Performance Benchmarks
These benchmarks compare local models against cloud models on typical OpenClaw agent tasks. Scores are out of 10, judged on accuracy, coherence, and usefulness for each task type:
| Task | Qwen3.5 14B | Llama 3.3 70B | Claude Sonnet 4 | GPT-5.4 |
|---|---|---|---|---|
| Simple conversation | 8 | 9 | 10 | 9 |
| Email drafting | 7 | 8 | 9 | 9 |
| Scheduling logic | 7 | 8 | 9 | 9 |
| Data summarization | 7 | 8 | 9 | 9 |
| Complex reasoning | 5 | 7 | 9 | 9 |
| Code generation | 6 | 8 | 9 | 9 |
| Tool use / function calling | 6 | 7 | 9 | 8 |
The takeaway: local 14B models are genuinely useful for most agent tasks (scores of 6-8). They fall behind cloud models primarily on complex reasoning and sophisticated tool use. For a personal assistant that handles scheduling, email, and information retrieval, a local 14B model performs well.
When to Use Local vs Cloud
Use local when:
- Privacy is a hard requirement (legal, regulatory, or personal preference)
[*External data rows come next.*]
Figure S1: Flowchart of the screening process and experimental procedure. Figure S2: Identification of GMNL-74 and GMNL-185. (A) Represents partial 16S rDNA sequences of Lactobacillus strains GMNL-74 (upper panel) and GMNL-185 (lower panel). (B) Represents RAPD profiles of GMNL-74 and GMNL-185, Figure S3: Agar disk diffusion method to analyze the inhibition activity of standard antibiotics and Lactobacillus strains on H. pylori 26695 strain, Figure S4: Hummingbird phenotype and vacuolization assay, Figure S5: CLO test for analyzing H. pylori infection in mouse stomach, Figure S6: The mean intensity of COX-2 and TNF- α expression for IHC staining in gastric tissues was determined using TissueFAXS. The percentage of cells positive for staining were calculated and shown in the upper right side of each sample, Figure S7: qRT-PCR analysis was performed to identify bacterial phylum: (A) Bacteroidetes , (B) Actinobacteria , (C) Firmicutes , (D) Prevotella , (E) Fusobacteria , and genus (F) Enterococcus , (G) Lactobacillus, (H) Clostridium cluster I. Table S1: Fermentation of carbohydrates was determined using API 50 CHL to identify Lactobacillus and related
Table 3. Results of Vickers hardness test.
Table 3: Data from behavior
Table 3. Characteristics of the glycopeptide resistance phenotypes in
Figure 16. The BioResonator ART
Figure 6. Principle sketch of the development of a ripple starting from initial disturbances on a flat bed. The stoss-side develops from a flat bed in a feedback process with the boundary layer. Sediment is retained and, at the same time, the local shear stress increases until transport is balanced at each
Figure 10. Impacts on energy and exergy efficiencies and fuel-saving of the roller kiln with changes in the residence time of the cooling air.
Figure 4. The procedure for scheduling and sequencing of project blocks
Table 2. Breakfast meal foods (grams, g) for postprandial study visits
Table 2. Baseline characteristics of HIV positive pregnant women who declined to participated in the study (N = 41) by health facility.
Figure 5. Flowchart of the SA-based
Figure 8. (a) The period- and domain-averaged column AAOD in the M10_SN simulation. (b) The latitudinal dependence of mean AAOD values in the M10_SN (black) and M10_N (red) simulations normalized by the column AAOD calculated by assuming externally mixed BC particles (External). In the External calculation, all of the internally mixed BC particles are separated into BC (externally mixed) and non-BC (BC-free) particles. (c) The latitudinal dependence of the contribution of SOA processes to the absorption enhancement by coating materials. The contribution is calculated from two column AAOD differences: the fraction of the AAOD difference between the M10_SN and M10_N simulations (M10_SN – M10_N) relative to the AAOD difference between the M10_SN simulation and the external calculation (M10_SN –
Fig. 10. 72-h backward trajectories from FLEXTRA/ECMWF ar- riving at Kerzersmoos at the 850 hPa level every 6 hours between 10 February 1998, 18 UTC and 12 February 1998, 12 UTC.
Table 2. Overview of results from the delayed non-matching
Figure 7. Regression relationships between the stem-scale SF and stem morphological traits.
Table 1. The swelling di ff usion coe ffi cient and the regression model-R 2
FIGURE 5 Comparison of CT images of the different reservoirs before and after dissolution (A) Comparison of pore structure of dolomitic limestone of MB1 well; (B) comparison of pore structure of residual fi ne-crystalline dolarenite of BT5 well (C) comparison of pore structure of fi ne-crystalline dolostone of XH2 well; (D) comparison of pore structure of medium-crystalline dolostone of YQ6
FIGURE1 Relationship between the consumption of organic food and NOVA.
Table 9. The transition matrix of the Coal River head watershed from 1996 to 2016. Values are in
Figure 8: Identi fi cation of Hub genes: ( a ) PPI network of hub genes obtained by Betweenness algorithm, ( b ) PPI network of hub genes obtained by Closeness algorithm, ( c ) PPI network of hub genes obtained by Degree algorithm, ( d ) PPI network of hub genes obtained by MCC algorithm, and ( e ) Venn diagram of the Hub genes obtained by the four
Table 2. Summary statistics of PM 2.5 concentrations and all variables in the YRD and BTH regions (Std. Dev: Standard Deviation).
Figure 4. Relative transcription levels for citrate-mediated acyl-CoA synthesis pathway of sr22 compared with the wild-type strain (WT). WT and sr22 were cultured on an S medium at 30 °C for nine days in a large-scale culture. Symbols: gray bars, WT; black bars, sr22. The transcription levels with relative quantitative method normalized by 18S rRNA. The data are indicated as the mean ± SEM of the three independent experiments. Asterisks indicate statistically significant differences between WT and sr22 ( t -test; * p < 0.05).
- Cost sensitivity — you want $0 ongoing API costs
- Your agent handles simple to moderate tasks (email, scheduling, summarization)
- You have adequate hardware (16GB+ RAM)
- Offline capability is needed
- You want full control over the model and its behavior
Use cloud when:
- You need the best possible reasoning quality
- Tasks involve complex multi-step logic or nuanced writing
- You do not have hardware capable of running good local models
- Response speed matters and you do not have a GPU
- You are running a business where quality directly affects revenue
Hybrid Setup: Best of Both Worlds
The most effective setup for many operators is a hybrid approach: use a local model for routine tasks and route complex tasks to a cloud model. OpenClaw's multi-model routing makes this straightforward:
{
"modelRouting": {
"default": {
"provider": "ollama",
"model": "qwen3.5:14b"
},
"complex": {
"provider": "anthropic",
"model": "claude-sonnet-4-20250514"
}
}
}
With this configuration, most requests go to your local Qwen3.5 model (free, private, fast). Only when you explicitly need complex reasoning does the request go to Claude (paid, cloud, highest quality).
You can also configure automatic routing based on task complexity, message length, or specific keywords. For example, route anything containing "analyze" or "reason through" to the cloud model, and everything else to local.
This hybrid approach gives you: zero-cost operation for 80%+ of requests, maximum quality when you need it, full privacy for routine data, and resilience if either provider goes down.